Try it: Reproduce every line of this listing word for word.

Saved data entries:
□ □ □

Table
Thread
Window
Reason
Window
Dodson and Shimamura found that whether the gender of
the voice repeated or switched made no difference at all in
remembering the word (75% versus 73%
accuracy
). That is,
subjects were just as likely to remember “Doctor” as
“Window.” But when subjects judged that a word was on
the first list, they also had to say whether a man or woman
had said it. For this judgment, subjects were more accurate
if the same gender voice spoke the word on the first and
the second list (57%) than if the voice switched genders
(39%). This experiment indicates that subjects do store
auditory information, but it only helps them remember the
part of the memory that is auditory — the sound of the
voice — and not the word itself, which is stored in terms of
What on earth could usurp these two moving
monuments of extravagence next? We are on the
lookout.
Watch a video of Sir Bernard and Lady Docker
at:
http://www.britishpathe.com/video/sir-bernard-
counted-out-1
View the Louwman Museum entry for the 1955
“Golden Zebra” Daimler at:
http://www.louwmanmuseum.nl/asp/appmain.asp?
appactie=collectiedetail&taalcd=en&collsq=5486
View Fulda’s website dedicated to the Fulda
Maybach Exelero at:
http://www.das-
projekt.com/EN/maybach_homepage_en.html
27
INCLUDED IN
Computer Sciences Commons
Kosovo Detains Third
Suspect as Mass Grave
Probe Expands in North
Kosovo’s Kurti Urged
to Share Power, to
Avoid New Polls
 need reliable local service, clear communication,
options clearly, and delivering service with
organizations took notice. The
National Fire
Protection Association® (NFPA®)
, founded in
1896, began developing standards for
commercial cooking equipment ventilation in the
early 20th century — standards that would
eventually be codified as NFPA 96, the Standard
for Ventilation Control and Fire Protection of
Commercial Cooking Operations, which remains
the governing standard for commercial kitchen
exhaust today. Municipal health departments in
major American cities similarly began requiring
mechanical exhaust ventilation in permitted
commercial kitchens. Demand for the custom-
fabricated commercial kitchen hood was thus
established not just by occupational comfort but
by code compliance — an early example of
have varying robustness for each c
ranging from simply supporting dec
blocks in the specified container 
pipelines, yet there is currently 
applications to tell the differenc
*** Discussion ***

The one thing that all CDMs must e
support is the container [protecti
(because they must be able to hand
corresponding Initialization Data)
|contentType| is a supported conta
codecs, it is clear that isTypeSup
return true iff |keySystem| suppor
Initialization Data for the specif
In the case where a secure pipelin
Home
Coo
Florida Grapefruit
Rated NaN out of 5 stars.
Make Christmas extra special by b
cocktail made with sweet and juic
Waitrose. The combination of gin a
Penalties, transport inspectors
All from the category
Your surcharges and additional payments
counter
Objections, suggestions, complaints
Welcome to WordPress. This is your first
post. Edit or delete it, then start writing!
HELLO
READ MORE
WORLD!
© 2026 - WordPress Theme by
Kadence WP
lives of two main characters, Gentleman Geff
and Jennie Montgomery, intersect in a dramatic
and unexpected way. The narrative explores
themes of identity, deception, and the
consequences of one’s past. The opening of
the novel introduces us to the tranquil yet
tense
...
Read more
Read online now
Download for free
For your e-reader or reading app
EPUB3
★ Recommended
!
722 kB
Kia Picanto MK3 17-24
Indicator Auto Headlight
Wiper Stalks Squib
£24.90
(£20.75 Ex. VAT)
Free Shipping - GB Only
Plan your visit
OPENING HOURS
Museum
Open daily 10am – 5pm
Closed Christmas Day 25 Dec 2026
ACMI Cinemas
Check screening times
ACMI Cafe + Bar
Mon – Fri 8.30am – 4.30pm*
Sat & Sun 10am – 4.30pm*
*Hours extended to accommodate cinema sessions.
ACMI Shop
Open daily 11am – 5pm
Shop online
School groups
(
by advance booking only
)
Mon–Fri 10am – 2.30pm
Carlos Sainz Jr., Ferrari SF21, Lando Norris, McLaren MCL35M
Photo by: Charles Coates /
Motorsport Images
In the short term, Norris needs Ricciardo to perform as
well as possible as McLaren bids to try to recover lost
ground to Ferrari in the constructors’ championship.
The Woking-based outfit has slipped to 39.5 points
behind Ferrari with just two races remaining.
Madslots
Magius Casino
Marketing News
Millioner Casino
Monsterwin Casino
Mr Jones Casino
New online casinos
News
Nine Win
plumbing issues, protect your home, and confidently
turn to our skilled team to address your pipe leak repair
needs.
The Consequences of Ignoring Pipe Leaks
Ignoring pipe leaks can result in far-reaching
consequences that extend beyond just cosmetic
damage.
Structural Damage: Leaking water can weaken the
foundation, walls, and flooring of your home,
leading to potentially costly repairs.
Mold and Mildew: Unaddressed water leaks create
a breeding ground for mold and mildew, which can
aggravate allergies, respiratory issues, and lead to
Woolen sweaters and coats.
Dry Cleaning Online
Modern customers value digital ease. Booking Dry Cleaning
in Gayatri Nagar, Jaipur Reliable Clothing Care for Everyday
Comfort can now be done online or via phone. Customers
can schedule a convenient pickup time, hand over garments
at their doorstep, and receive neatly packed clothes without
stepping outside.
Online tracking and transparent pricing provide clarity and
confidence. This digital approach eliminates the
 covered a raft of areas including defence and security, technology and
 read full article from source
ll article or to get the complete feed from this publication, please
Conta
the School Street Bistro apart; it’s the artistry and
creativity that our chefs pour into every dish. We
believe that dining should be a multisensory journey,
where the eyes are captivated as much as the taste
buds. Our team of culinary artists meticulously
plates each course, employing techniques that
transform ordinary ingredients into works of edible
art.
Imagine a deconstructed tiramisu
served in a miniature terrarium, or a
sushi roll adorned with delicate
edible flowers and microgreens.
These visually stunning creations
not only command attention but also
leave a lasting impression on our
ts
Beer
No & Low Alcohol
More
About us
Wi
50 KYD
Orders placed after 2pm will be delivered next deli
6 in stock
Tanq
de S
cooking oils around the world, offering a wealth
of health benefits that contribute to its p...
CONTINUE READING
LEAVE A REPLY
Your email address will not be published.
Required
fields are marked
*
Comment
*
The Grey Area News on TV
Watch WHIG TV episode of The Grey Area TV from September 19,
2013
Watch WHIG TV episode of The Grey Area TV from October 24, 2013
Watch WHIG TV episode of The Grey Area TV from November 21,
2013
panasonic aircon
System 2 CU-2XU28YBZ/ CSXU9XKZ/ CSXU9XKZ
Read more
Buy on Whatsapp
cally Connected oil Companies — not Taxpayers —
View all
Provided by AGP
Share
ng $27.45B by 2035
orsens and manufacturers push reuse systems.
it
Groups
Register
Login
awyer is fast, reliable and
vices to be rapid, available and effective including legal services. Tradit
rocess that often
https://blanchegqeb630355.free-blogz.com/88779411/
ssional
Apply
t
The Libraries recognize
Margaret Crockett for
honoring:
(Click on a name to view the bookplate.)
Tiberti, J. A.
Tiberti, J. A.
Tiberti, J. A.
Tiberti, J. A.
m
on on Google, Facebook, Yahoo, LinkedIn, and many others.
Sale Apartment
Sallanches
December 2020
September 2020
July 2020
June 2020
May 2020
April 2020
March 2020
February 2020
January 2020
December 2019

□ □ □

Solution to this task:
Table
Thread
Window
Reason
Window
Dodson and Shimamura found that whether the gender of
the voice repeated or switched made no difference at all in
remembering the word (75% versus 73%
accuracy
). That is,
subjects were just as likely to remember “Doctor” as
“Window.” But when subjects judged that a word was on
the first list, they also had to say whether a man or woman
had said it. For this judgment, subjects were more accurate
if the same gender voice spoke the word on the first and
the second list (57%) than if the voice switched genders
(39%). This experiment indicates that subjects do store
auditory information, but it only helps them remember the
part of the memory that is auditory — the sound of the
voice — and not the word itself, which is stored in terms of
What on earth could usurp these two moving
monuments of extravagence next? We are on the
lookout.
Watch a video of Sir Bernard and Lady Docker
at:
http://www.britishpathe.com/video/sir-bernard-
counted-out-1
View the Louwman Museum entry for the 1955
“Golden Zebra” Daimler at:
http://www.louwmanmuseum.nl/asp/appmain.asp?
appactie=collectiedetail&taalcd=en&collsq=5486
View Fulda’s website dedicated to the Fulda
Maybach Exelero at:
http://www.das-
projekt.com/EN/maybach_homepage_en.html
27
INCLUDED IN
Computer Sciences Commons
Kosovo Detains Third
Suspect as Mass Grave
Probe Expands in North
Kosovo’s Kurti Urged
to Share Power, to
Avoid New Polls
 need reliable local service, clear communication,
options clearly, and delivering service with
organizations took notice. The
National Fire
Protection Association® (NFPA®)
, founded in
1896, began developing standards for
commercial cooking equipment ventilation in the
early 20th century — standards that would
eventually be codified as NFPA 96, the Standard
for Ventilation Control and Fire Protection of
Commercial Cooking Operations, which remains
the governing standard for commercial kitchen
exhaust today. Municipal health departments in
major American cities similarly began requiring
mechanical exhaust ventilation in permitted
commercial kitchens. Demand for the custom-
fabricated commercial kitchen hood was thus
established not just by occupational comfort but
by code compliance — an early example of
have varying robustness for each c
ranging from simply supporting dec
blocks in the specified container 
pipelines, yet there is currently 
applications to tell the differenc
*** Discussion ***

The one thing that all CDMs must e
support is the container [protecti
(because they must be able to hand
corresponding Initialization Data)
|contentType| is a supported conta
codecs, it is clear that isTypeSup
return true iff |keySystem| suppor
Initialization Data for the specif
In the case where a secure pipelin
Home
Coo
Florida Grapefruit
Rated NaN out of 5 stars.
Make Christmas extra special by b
cocktail made with sweet and juic
Waitrose. The combination of gin a
Penalties, transport inspectors
All from the category
Your surcharges and additional payments
counter
Objections, suggestions, complaints
Welcome to WordPress. This is your first
post. Edit or delete it, then start writing!
HELLO
READ MORE
WORLD!
© 2026 - WordPress Theme by
Kadence WP
lives of two main characters, Gentleman Geff
and Jennie Montgomery, intersect in a dramatic
and unexpected way. The narrative explores
themes of identity, deception, and the
consequences of one’s past. The opening of
the novel introduces us to the tranquil yet
tense
...
Read more
Read online now
Download for free
For your e-reader or reading app
EPUB3
★ Recommended
!
722 kB
Kia Picanto MK3 17-24
Indicator Auto Headlight
Wiper Stalks Squib
£24.90
(£20.75 Ex. VAT)
Free Shipping - GB Only
Plan your visit
OPENING HOURS
Museum
Open daily 10am – 5pm
Closed Christmas Day 25 Dec 2026
ACMI Cinemas
Check screening times
ACMI Cafe + Bar
Mon – Fri 8.30am – 4.30pm*
Sat & Sun 10am – 4.30pm*
*Hours extended to accommodate cinema sessions.
ACMI Shop
Open daily 11am – 5pm
Shop online
School groups
(
by advance booking only
)
Mon–Fri 10am – 2.30pm
Carlos Sainz Jr., Ferrari SF21, Lando Norris, McLaren MCL35M
Photo by: Charles Coates /
Motorsport Images
In the short term, Norris needs Ricciardo to perform as
well as possible as McLaren bids to try to recover lost
ground to Ferrari in the constructors’ championship.
The Woking-based outfit has slipped to 39.5 points
behind Ferrari with just two races remaining.
Madslots
Magius Casino
Marketing News
Millioner Casino
Monsterwin Casino
Mr Jones Casino
New online casinos
News
Nine Win
plumbing issues, protect your home, and confidently
turn to our skilled team to address your pipe leak repair
needs.
The Consequences of Ignoring Pipe Leaks
Ignoring pipe leaks can result in far-reaching
consequences that extend beyond just cosmetic
damage.
Structural Damage: Leaking water can weaken the
foundation, walls, and flooring of your home,
leading to potentially costly repairs.
Mold and Mildew: Unaddressed water leaks create
a breeding ground for mold and mildew, which can
aggravate allergies, respiratory issues, and lead to
Woolen sweaters and coats.
Dry Cleaning Online
Modern customers value digital ease. Booking Dry Cleaning
in Gayatri Nagar, Jaipur Reliable Clothing Care for Everyday
Comfort can now be done online or via phone. Customers
can schedule a convenient pickup time, hand over garments
at their doorstep, and receive neatly packed clothes without
stepping outside.
Online tracking and transparent pricing provide clarity and
confidence. This digital approach eliminates the
 covered a raft of areas including defence and security, technology and
 read full article from source
ll article or to get the complete feed from this publication, please
Conta
the School Street Bistro apart; it’s the artistry and
creativity that our chefs pour into every dish. We
believe that dining should be a multisensory journey,
where the eyes are captivated as much as the taste
buds. Our team of culinary artists meticulously
plates each course, employing techniques that
transform ordinary ingredients into works of edible
art.
Imagine a deconstructed tiramisu
served in a miniature terrarium, or a
sushi roll adorned with delicate
edible flowers and microgreens.
These visually stunning creations
not only command attention but also
leave a lasting impression on our
ts
Beer
No & Low Alcohol
More
About us
Wi
50 KYD
Orders placed after 2pm will be delivered next deli
6 in stock
Tanq
de S
cooking oils around the world, offering a wealth
of health benefits that contribute to its p...
CONTINUE READING
LEAVE A REPLY
Your email address will not be published.
Required
fields are marked
*
Comment
*
The Grey Area News on TV
Watch WHIG TV episode of The Grey Area TV from September 19,
2013
Watch WHIG TV episode of The Grey Area TV from October 24, 2013
Watch WHIG TV episode of The Grey Area TV from November 21,
2013
panasonic aircon
System 2 CU-2XU28YBZ/ CSXU9XKZ/ CSXU9XKZ
Read more
Buy on Whatsapp
cally Connected oil Companies — not Taxpayers —
View all
Provided by AGP
Share
ng $27.45B by 2035
orsens and manufacturers push reuse systems.
it
Groups
Register
Login
awyer is fast, reliable and
vices to be rapid, available and effective including legal services. Tradit
rocess that often
https://blanchegqeb630355.free-blogz.com/88779411/
ssional
Apply
t
The Libraries recognize
Margaret Crockett for
honoring:
(Click on a name to view the bookplate.)
Tiberti, J. A.
Tiberti, J. A.
Tiberti, J. A.
Tiberti, J. A.
m
on on Google, Facebook, Yahoo, LinkedIn, and many others.
Sale Apartment
Sallanches
December 2020
September 2020
July 2020
June 2020
May 2020
April 2020
March 2020
February 2020
January 2020
December 2019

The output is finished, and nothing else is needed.